# new mods i've added to the brute



## wood butcher (May 11, 2009)

my new storage box 
















my new swamp series XL
























my new warn 2500# rear mounted winch with amsteel blue syn rope

so now its not all new stuff but its new to me


----------



## IBBruin (Feb 10, 2009)

Rear winch = excellent idea


----------



## badazzbrute (Apr 11, 2010)

I like the way your rear winch is mounted. Is that something custom, or can you buy that type of bracket? I have a 2000 lb winch on my broken wheeler that I need to put to use. I am buying a 4000 lb winch this weekend to mount in the factory location, but that 2k would work good in the rear.


----------



## wood butcher (May 11, 2009)

no its custom made and welded in place , so it aint comin off


----------



## walker (Apr 5, 2009)

good make me 1 ....


----------



## brute 05 (May 1, 2009)

Looks great good idea:rockn:


----------



## phreebsd (Dec 16, 2004)

congrats on all the new additions tim.
new stuff makes me happy!


----------



## Muleskinner (Apr 24, 2009)

I found a rear winch mount/2" hitch receiver on ebay last year. I don't remember what it cost but $75 sounds right. Mounts it low and out of the way.


----------



## 650Brute (Dec 18, 2008)

:rockn: New stuff is cool


----------



## Muleskinner (Apr 24, 2009)

Just checked ebay. Search "brute force rear winch" it is $65. I find I use my rear winch more than the front, you will love having it. I guess great minds think alike!


----------



## bayou_boy_22 (Mar 13, 2009)

Nice


----------



## Polaris425 (Dec 16, 2004)

lookin good. You'll be using that winch on the srammy @ the labor day ride im sure.


----------



## Brute650i (Dec 17, 2008)

I have been thinking about geting me one of those storage boxes but I got some other things to fix on before that.

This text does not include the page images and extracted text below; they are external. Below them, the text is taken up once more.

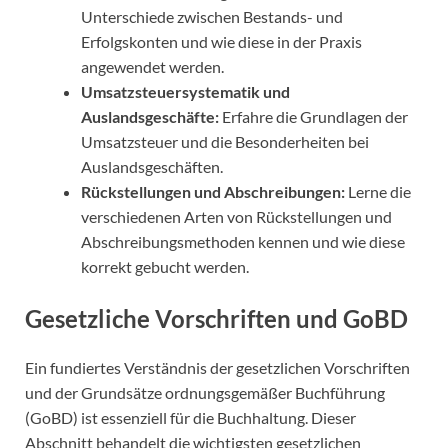
Unterschiede zwischen Bestands- und
Erfolgskonten und wie diese in der Praxis
angewendet werden.
Umsatzsteuersystematik und
Auslandsgeschäfte:
Erfahre die Grundlagen der
Umsatzsteuer und die Besonderheiten bei
Auslandsgeschäften.
Rückstellungen und Abschreibungen:
Lerne die
verschiedenen Arten von Rückstellungen und
Abschreibungsmethoden kennen und wie diese
korrekt gebucht werden.
Gesetzliche Vorschriften und GoBD
Ein fundiertes Verständnis der gesetzlichen Vorschriften
und der Grundsätze ordnungsgemäßer Buchführung
(GoBD) ist essenziell für die Buchhaltung. Dieser
Abschnitt behandelt die wichtigsten gesetzlichen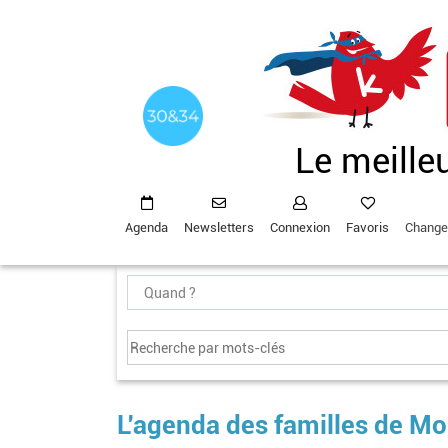
Aller
au
contenu
principal
Le meille
Agenda
Newsletters
Connexion
Favoris
Change
L'agenda des familles de Mo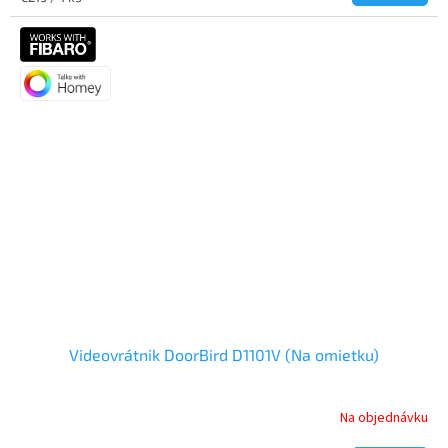
5,0
cena:
z
5
hviezdičiek.
Videovrátnik DoorBird D1101V (Na omietku)
Na objednávku
Priemerné
hodnotenie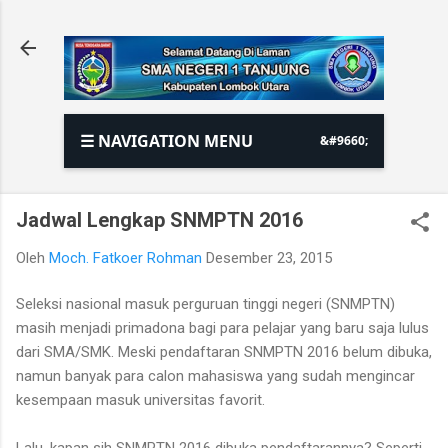
Langsung ke konten utama
☰ NAVIGATION MENU
Jadwal Lengkap SNMPTN 2016
Oleh
Moch. Fatkoer Rohman
Desember 23, 2015
Seleksi nasional masuk perguruan tinggi negeri (SNMPTN)
masih menjadi primadona bagi para pelajar yang baru saja lulus
dari SMA/SMK. Meski pendaftaran SNMPTN 2016 belum dibuka,
namun banyak para calon mahasiswa yang sudah mengincar
kesempaan masuk universitas favorit.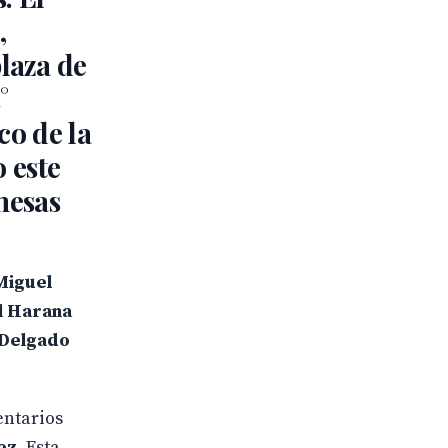
,
laza de
°
co de la
 este
omesas
Miguel
el Harana
o Delgado
entarios
ez
. Esta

Things to do: A-arm bushings, tie rod ends, new rims, new brake pads, and a project brute. good thing I start work or Id be mighty broke. Another week and Im going to tear it apart and get started on it. I might take the front diff out and clean it while im in there.


----------



## Rack High (Feb 23, 2010)

Love that swamp series muffler!


----------



## Eight (Mar 24, 2010)

Nice mods, the rrear winch idea is something I've always wanted to do. Sure hope your warn serves better then mine.


----------



## wood butcher (May 11, 2009)

i love the sound of the swamp XL . and i have always ran a rear winch on all my bikes, cuz its just easier to go backwards once ur stuck than it is to go forwards. i hope the warn holds up .i deff like the storage box


----------



## Guest (May 8, 2010)

Nice Job Wood Bucher!! I've been wanting to put the synthetic rope on my winch. Just to cut down on some weight on the front end. I also like how high up in the frame it sits. Should keep some of the mud and crap off and out of it.


----------



## wood butcher (May 11, 2009)

yea on my last ride i stuck it in a hole that was up to my sack in peanut butter and it never even got wet


----------



## tanders (Apr 11, 2010)

where did you get that box at I have a 650 sra that doesn't have a box and would like to get one and try to mod it into my quad


----------



## wood butcher (May 11, 2009)

its from the 08 and newer 750's . if ur bike has the net pockets then the storage box will just bolt in its place but u will have to cut the front rack so it will open


----------



## tanders (Apr 11, 2010)

thanks for the quick response wood butcher I do not have any net box in it just its just fender. I am going to see if I can find one to make it work though I need some dry storage on my quad besides the pelican case screwed to the plastic for an ipod. How does that pipe sound? I just put one on my quad and I can't tell if added any more power or not but it sounds awesome now.


----------



## ranceola (Sep 18, 2009)

very very nice


----------